Perez allowed a leadoff hit to Pence in the bottom of the eighth, and the Giant outfielder then stole second. Pinch hitter Gregor Blanco walked, but Crawford struck out and Hicks hit into a double play to waste a first-and-second, nobody out chance and keep the margin at a run. Gutierrez stayed in for the ninth and permitted a single and steal to Kemp, but nothing else.
Kenley Jansen entered for the save situation in the bottom of the ninth. It started well enough, as he struck out pinch hitter Hector Sanchez. Pagan reached on an infield hit, however, and Belt followed that with a sharp grounder up the left field line that slipped past Uribe. Belt made it into second standing up, and Pagan slid home with the tying run. Jansen managed to leave Belt at second to extend the game into extras.
Sergio Romo took the mound in the tenth, entering as part of a double switch: Sanchez remained behind the plate, and Posey was pulled from the game. (Yes, that Posey, the 2012 batting champion and MVP. No, I don't get it either.) Romo walked Puig with two outs but yielded nothing else. Jamey Wright worked the bottom of the tenth, allowing singles to Blanco and Crawford, who were then bunted over by Hicks. Sanchez walked to load the bases, and Pagan and Belt both flied out to leave the winning run at thrid.
Santiago Casilla relieved for the top of the eleventh, and allowed a single to Uribe and a double to Kemp - but Uribe was erased on a Federowicz double play ball before Kemp came up, keeping the rally from producing a run. Wright allowed a single to pinch hitter Joaquin Arias in the bottom of the inning, but Pence also hit into a double play, extending the game yet again. In the twelfth, Yusmeiro Petit served up a one-out double to Ramirez, but stranded him with an intentional walk to Gonzalez, a Puig flyout, and an Ethier groundout. Brandon League entered for the bottom of the inning and allowed a one-out Crawford single. Hicks grounded out to move the runner over, and a wild pitch placed him at third. With two outs, Sanchez fired a grounder off of Turner's glove and into center field, bringing the winning run home.
Bruce Bochy made a number of decisions in this game that strike me as counterintuitive. He didn't hit for his pitcher, then pulled him before he threw another pitch anyway, he pinch-ran for one of his better hitters in the sixth inning of a tie game, and he double-switched the best player on the team out of the lineup. And yet, the decisions seem to have worked out reasonably well - Lincecum got the bunt down (albeit in an inning in which the bases were eventually left loaded) and the bullpen pitched well, Morse's eventual replacement reached base twice, and Hector Sanchez drove in the winning run in the twelfth from what would have been the pitcher's spot. Also, the team won the game. So it's possible Bochy knows what he's doing.
Just how good was this game? Let's run it through the "WPL Catnip" checklist:
Extra innings? Check (triple check, actually).
Runners on base? 29 left on between the two teams; that would seem to be plenty.
Late rallies?
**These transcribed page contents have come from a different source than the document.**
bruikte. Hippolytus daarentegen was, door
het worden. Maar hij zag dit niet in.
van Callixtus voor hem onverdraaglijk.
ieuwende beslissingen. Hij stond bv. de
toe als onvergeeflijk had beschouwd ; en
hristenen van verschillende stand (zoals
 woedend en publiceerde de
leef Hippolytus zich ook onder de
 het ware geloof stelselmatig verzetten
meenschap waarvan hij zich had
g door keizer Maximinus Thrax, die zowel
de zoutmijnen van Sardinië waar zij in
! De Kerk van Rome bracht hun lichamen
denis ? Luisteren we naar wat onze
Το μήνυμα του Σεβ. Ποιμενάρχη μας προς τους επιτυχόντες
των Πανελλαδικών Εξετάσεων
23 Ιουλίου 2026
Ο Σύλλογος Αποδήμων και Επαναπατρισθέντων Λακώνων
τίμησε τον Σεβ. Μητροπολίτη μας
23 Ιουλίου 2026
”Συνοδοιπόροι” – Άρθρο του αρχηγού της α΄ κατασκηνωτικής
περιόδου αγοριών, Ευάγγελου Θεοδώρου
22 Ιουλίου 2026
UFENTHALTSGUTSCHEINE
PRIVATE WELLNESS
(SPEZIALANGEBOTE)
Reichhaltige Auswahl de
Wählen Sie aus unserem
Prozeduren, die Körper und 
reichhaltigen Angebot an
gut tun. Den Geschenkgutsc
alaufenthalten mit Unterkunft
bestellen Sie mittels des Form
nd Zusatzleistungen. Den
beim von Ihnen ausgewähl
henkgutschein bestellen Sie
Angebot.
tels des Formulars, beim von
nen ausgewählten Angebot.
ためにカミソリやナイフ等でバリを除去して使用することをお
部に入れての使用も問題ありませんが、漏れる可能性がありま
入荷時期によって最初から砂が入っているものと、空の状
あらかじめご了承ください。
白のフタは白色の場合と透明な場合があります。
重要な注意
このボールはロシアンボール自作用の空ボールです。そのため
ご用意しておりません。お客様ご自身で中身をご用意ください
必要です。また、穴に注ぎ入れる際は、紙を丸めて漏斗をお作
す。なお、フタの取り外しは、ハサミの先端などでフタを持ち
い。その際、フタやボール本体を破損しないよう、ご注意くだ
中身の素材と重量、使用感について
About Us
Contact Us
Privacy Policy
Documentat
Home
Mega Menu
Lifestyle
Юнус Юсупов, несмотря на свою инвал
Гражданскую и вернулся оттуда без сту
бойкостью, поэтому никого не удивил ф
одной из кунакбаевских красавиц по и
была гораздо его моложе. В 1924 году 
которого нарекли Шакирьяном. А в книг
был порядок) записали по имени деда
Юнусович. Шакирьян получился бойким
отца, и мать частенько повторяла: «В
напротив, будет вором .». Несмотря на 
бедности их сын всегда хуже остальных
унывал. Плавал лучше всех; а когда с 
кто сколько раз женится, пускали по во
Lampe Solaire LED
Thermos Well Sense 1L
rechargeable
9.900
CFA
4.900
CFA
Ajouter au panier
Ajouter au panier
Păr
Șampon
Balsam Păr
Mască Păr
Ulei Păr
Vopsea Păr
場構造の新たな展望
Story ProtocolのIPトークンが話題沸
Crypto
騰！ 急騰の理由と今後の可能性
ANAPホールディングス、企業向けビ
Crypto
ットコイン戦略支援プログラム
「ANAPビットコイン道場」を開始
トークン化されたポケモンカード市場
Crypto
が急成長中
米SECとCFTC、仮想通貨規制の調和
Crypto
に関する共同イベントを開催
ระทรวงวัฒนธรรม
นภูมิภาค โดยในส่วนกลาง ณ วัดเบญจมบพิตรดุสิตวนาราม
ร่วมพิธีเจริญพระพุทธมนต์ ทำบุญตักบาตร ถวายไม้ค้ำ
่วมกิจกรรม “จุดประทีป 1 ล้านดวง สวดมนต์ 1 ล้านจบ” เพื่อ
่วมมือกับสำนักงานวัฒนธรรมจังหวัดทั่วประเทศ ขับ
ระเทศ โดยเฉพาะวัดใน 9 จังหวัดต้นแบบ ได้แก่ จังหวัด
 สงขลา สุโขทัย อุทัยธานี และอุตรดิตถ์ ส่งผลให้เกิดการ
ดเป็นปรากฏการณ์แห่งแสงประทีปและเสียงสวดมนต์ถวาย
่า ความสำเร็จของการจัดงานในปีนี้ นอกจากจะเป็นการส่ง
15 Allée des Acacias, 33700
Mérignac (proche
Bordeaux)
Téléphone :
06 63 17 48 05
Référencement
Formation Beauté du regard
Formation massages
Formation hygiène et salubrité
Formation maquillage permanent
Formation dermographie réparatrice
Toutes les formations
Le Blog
Game-tying one in the ninth, so check.
Close throughout? Never a margin of more than one run; I'd say that qualifies.
Runners on base? We talked about this already, but if you insist on more detail... LA left the bases loaded once, the Giants 3 times. They also left at least one runner in scoring position in 9 innings that aren't included in the bases-loaded count, and that also doesn't include the four double plays and one caught stealing that removed other runners that might have otherwise reached scoring position. There were only three 1-2-3 innings out of the 24 total half-innings played.
It was 12 innings of constant tension, and it adds up to a WPL of 6.55, the second-highest score of the year so far.